Actuellement, l’état de santé est envisagé d’un point de vue holistique, en liaison étroite avec le fonctionnement psychosomatique d’un sujet dans son rapport avec son environnement. La science épigénétique a révolutionné la compréhension de l’état de santé en l’envisageant justement comme une interaction entre l’organique, le psychique et l’environnemental. Alors que jusqu’aujourd’hui des neuroscientistes attestent de la fatalité du déterminisme génétique, l’épigenèse démontre que notre code génétique est non seulement affecté par notre mode de vie et notre relation à l’environnement, mais qu’une atteinte génétique peut être réversible. Explication rapide: dans chaque être humain, il y a des gènes actifs, des gènes non-actifs et des gènes inhibés. Seulement 15% de ces composants génétiques sont au service du fonctionnement biologique. Les 85% restants moduleront l’expression des gènes en fonction de cinq facteurs principaux:
- L’alimentation
- L’entretien physique du corps
- L’intensité des tensions psychiques et physiques
- Le plaisir que l’on retire de l’existence
- Les satisfactions éprouvées lors des interactions à l’intérieur des divers environnements de vie.
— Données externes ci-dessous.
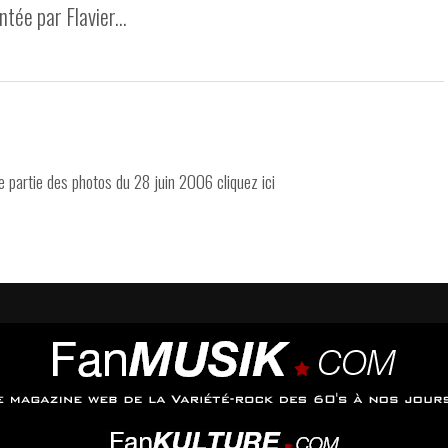
tée par Flavier...
 partie des photos du 28 juin 2006 cliquez ici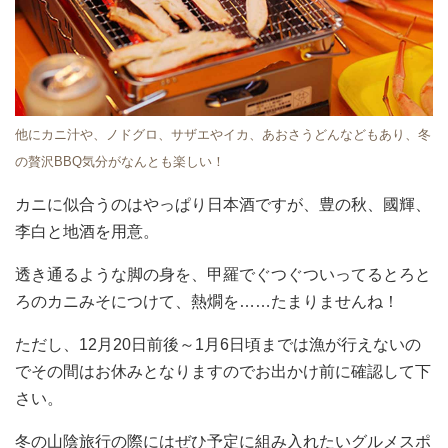
他にカニ汁や、ノドグロ、サザエやイカ、あおさうどんなどもあり、冬
の贅沢BBQ気分がなんとも楽しい！
カニに似合うのはやっぱり日本酒ですが、豊の秋、國輝、
李白と地酒を用意。
透き通るような脚の身を、甲羅でぐつぐついってるとろと
ろのカニみそにつけて、熱燗を……たまりませんね！
ただし、12月20日前後～1月6日頃までは漁が行えないの
でその間はお休みとなりますのでお出かけ前に確認して下
さい。
冬の山陰旅行の際にはぜひ予定に組み入れたいグルメスポ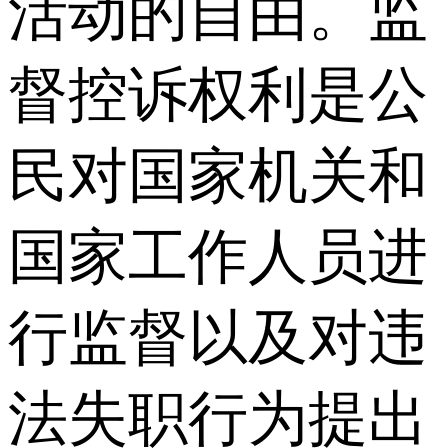
活动的自由。监
督控诉权利是公
民对国家机关和
国家工作人员进
行监督以及对违
法失职行为提出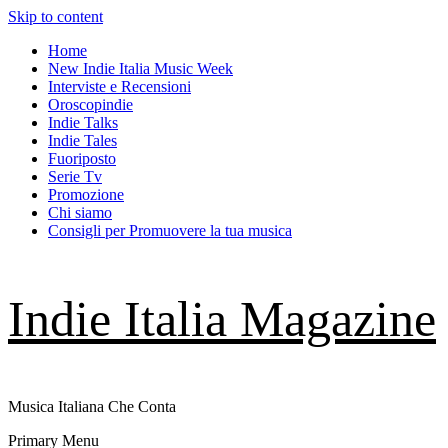
Skip to content
Home
New Indie Italia Music Week
Interviste e Recensioni
Oroscopindie
Indie Talks
Indie Tales
Fuoriposto
Serie Tv
Promozione
Chi siamo
Consigli per Promuovere la tua musica
Indie Italia Magazine
Musica Italiana Che Conta
Primary Menu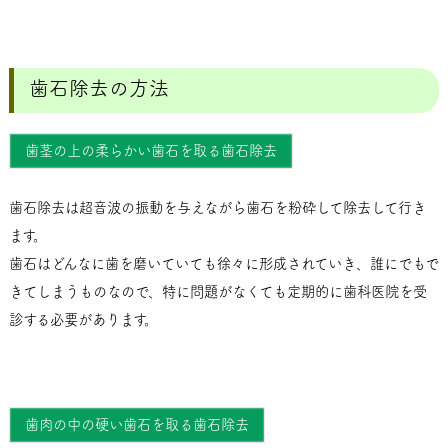
歯石除去の方法
歯茎の上の柔らかい歯石を取る歯石除去
歯石除去は超音波の振動を与えながら歯石を粉砕して除去して行き
ます。
歯石はどんなに歯を磨いていても徐々に形成されていき、誰にでもで
きてしまうものなので、特に問題がなくても定期的に歯科医院を受
診する必要があります。
歯肉の中の硬い歯石を取る歯石除去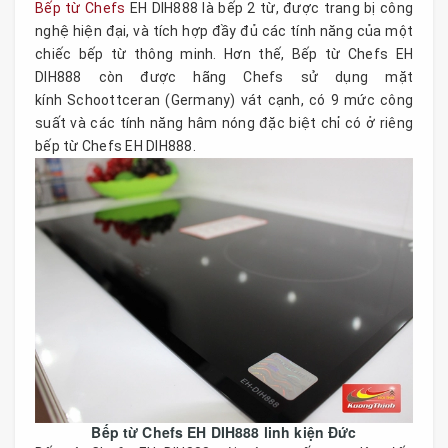
Bếp từ Chefs
EH DIH888 là bếp 2 từ, được trang bị công
nghệ hiện đại, và tích hợp đầy đủ các tính năng của một
chiếc bếp từ thông minh. Hơn thế, Bếp từ Chefs EH
DIH888 còn được hãng Chefs sử dụng mặt
kính Schoottceran (Germany) vát cạnh, có 9 mức công
suất và các tính năng hâm nóng đặc biệt chỉ có ở riêng
bếp từ Chefs EH DIH888.
Bếp từ Chefs EH DIH888 linh kiện Đức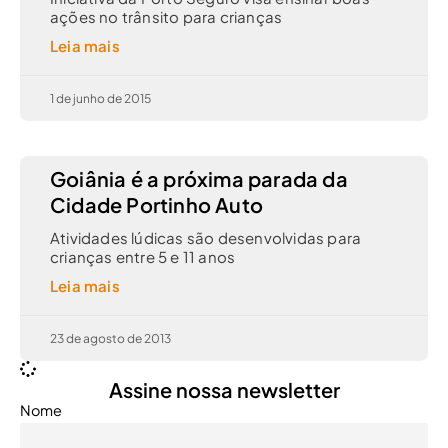
ações no trânsito para crianças
Leia mais
1 de junho de 2015
Goiânia é a próxima parada da
Cidade Portinho Auto
Atividades lúdicas são desenvolvidas para
crianças entre 5 e 11 anos
Leia mais
23 de agosto de 2013
Assine nossa newsletter
Nome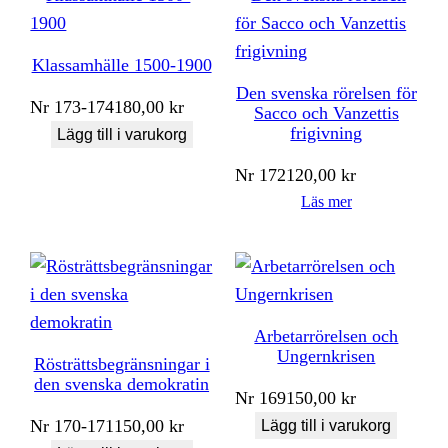
Klassamhälle 1500-1900
Den svenska rörelsen för
Nr
173-174
180,00
kr
Sacco och Vanzettis
frigivning
Lägg till i varukorg
Nr
172
120,00
kr
Läs mer
Arbetarrörelsen och
Ungernkrisen
Rösträttsbegränsningar i
den svenska demokratin
Nr
169
150,00
kr
Nr
170-171
150,00
kr
Lägg till i varukorg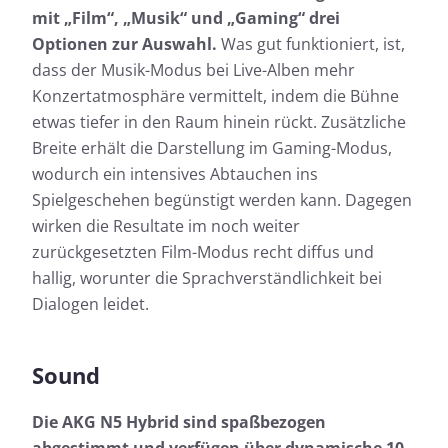
mit „Film“, „Musik“ und „Gaming“ drei
Optionen zur Auswahl.
Was gut funktioniert, ist,
dass der Musik-Modus bei Live-Alben mehr
Konzertatmosphäre vermittelt, indem die Bühne
etwas tiefer in den Raum hinein rückt. Zusätzliche
Breite erhält die Darstellung im Gaming-Modus,
wodurch ein intensives Abtauchen ins
Spielgeschehen begünstigt werden kann. Dagegen
wirken die Resultate im noch weiter
zurückgesetzten Film-Modus recht diffus und
hallig, worunter die Sprachverständlichkeit bei
Dialogen leidet.
Sound
Die AKG N5 Hybrid sind spaßbezogen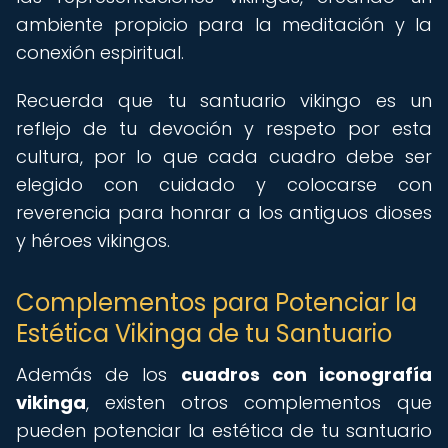
ambiente propicio para la meditación y la
conexión espiritual.
Recuerda que tu santuario vikingo es un
reflejo de tu devoción y respeto por esta
cultura, por lo que cada cuadro debe ser
elegido con cuidado y colocarse con
reverencia para honrar a los antiguos dioses
y héroes vikingos.
Complementos para Potenciar la
Estética Vikinga de tu Santuario
Además de los
cuadros con iconografía
vikinga
, existen otros complementos que
pueden potenciar la estética de tu santuario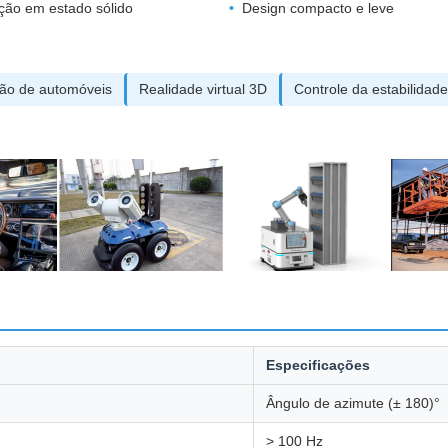
ção em estado sólido
Design compacto e leve
ão de automóveis
Realidade virtual 3D
Controle da estabilidad
Especificações
Ângulo de azimute (± 180)°
> 100 Hz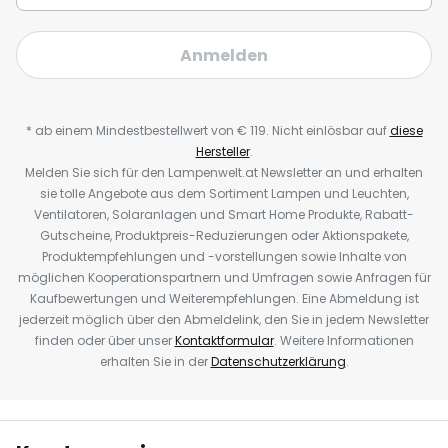
Anmelden
* ab einem Mindestbestellwert von € 119. Nicht einlösbar auf
diese
Hersteller
.
Melden Sie sich für den Lampenwelt.at Newsletter an und erhalten
sie tolle Angebote aus dem Sortiment Lampen und Leuchten,
Ventilatoren, Solaranlagen und Smart Home Produkte, Rabatt-
Gutscheine, Produktpreis-Reduzierungen oder Aktionspakete,
Produktempfehlungen und -vorstellungen sowie Inhalte von
möglichen Kooperationspartnern und Umfragen sowie Anfragen für
Kaufbewertungen und Weiterempfehlungen. Eine Abmeldung ist
jederzeit möglich über den Abmeldelink, den Sie in jedem Newsletter
finden oder über unser
Kontaktformular
. Weitere Informationen
erhalten Sie in der
Datenschutzerklärung
.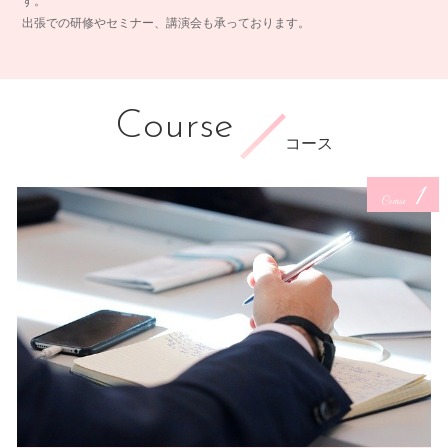
す。
出張での研修やセミナー、講演会も承っております。
Course
コース
1
Course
Ces cinq facteurs combinés entre eux affecteront le code génétique individuel, dans un rapport interactif permanent. Si, contrairement aux conceptions classiques sur l’immuabilité génétique, un mode de vie peut avoir une incidence sur les gènes et, par conséquent, sur l’état normal ou pathologique d’un sujet, alors des modifications de son mode de vie auront des incidences bénéfiques sur sa santé à la fois organique et psychique.